Unless your pipes are SS, be ready for some rust. :eeek:

Understatement. We see people trashing a set of headers in a season and a half. Granted, it will take longer on the street, as you won't reach race temperatures, but why bother? Just shield whatever is getting too hot and save the headers.
 
I was also toying aroud with the idea of re-routing the fuel line up and over the heater assembly. Right now the overflow lines to the carbon canister are there but I am doing away with that stuff. I know some purists might have an issue with that. I'm a purist to some degree but I'm building sort of something different and eliminating this system is shedding a few pounds off the car. I will source out that wrap though and not persue the header wrap.
 
Ceramicote is the only way to go...
Yep...It's expensive...
But not as expensive as new hedders.

And you will need new hedders soon :yesnod: .

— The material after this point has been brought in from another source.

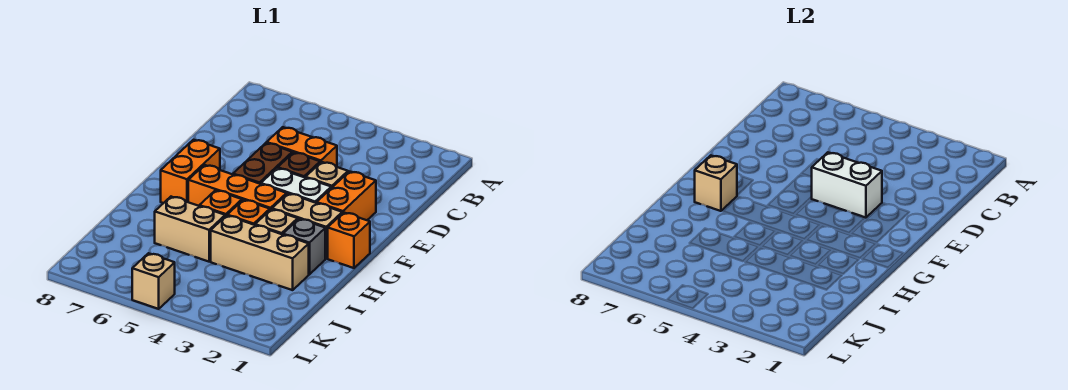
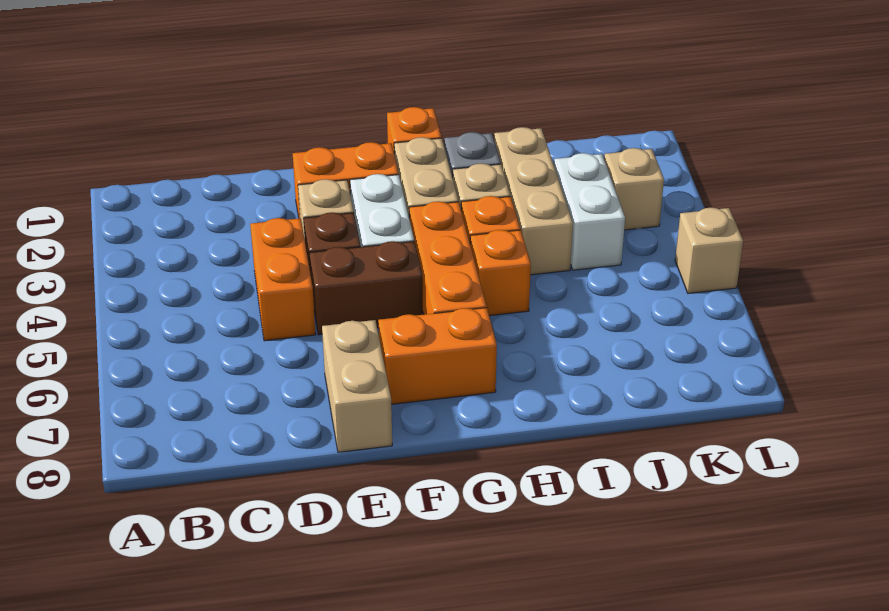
white 1x2 brick [812,152,882,218] -> white 1x2 brick moved to [554,153,625,270]
tan 1x1 brick [695,155,737,211] -> tan 1x1 brick moved to [604,148,664,230]
tan 1x2 brick [155,197,225,262] -> tan 1x2 brick moved to [322,320,392,452]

I've heard gold film works well...
(Never tried it :smirk: )
 
So what you are saying is that headers either wrapped or unwrapped will not last long?
 
vping said:
So what you are saying is that headers either wrapped or unwrapped will not last long?

My experience with mild steel headers is that they will last longer unwrapped, but ones that are ceramic coated should last forever. I had both my header and stock manifold done, so either way I go, I will be protected. The coating goes inside and out, so the metal is totally encapsulated.

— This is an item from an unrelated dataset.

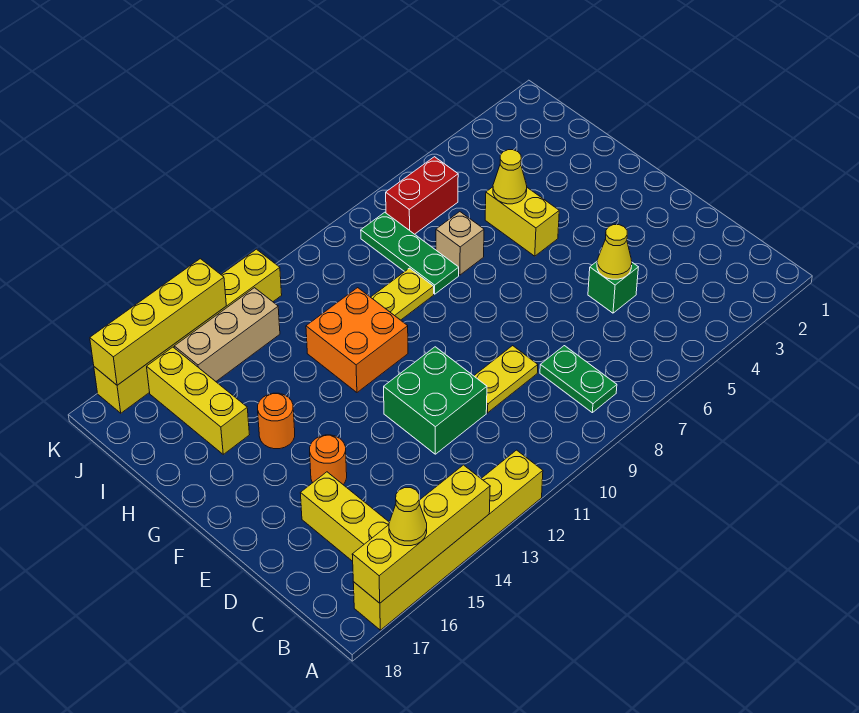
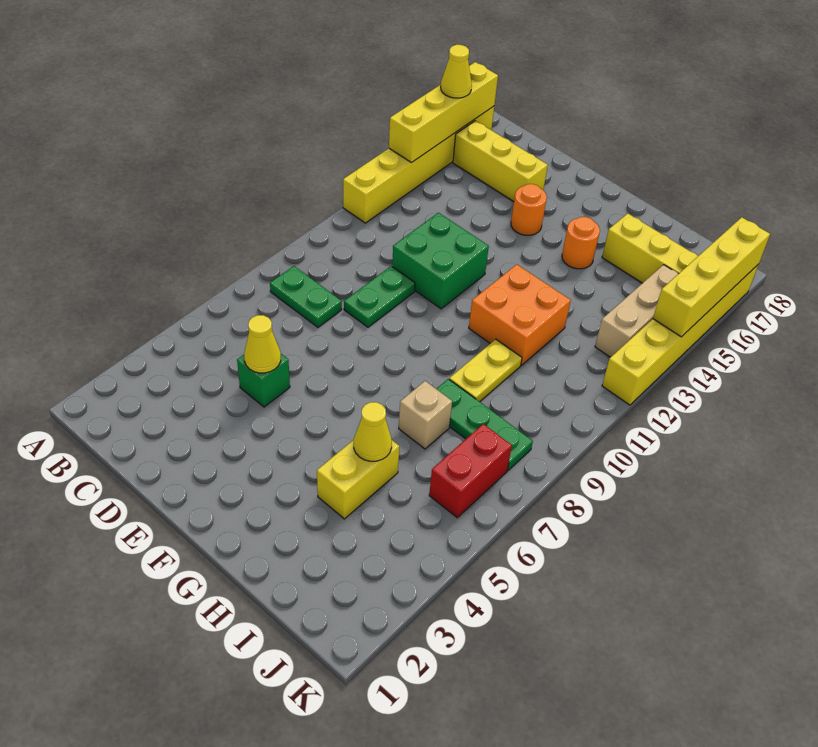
yellow 1x2 plate [474,346,538,413] -> green 1x2 plate [344,266,415,327]
yellow 1x2 brick [485,187,559,256] -> yellow 1x2 brick turned to [317,440,399,519]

I was lucky to find a local guy who could do it for me using stuff that is resistant up to 2k degrees. All at a price much less than jet hot coating.

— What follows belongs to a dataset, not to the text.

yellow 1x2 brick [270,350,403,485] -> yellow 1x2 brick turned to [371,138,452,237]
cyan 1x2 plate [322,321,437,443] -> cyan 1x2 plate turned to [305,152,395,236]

He is here in Florida as well.
 
Are there any horsepower gains to having it coated?
Who does it and what does it cost?
Does it eliminate some heat from the engine bay?
Should you do the whole exhaust?
 
vping said:
Are there any horsepower gains to having it coated?
Minimal
vping said:
Who does it and what does it cost?
Mine was around $200 (Probably less now...It was state of the art then)
vping said:
Does it eliminate some heat from the engine bay?
Yes...It helped my heat problem tremendously...
I don't use any heat shields anymore between the float bowls and the hedder pipes.
The under bonnet temp dropped a lot.
vping said:
Should you do the whole exhaust?
No...Just the hedder

BTW...I'm sold on the REM process also...
And I'm looking into other internal engine coatings.
Lots of cool stuff out there that never existed before.
 
I use it on the race car but repalce it a couple of time each season, and cleaned the headers. I don't really think it's a good long term solution on the street, you'd be better off using the ceramic coating instead.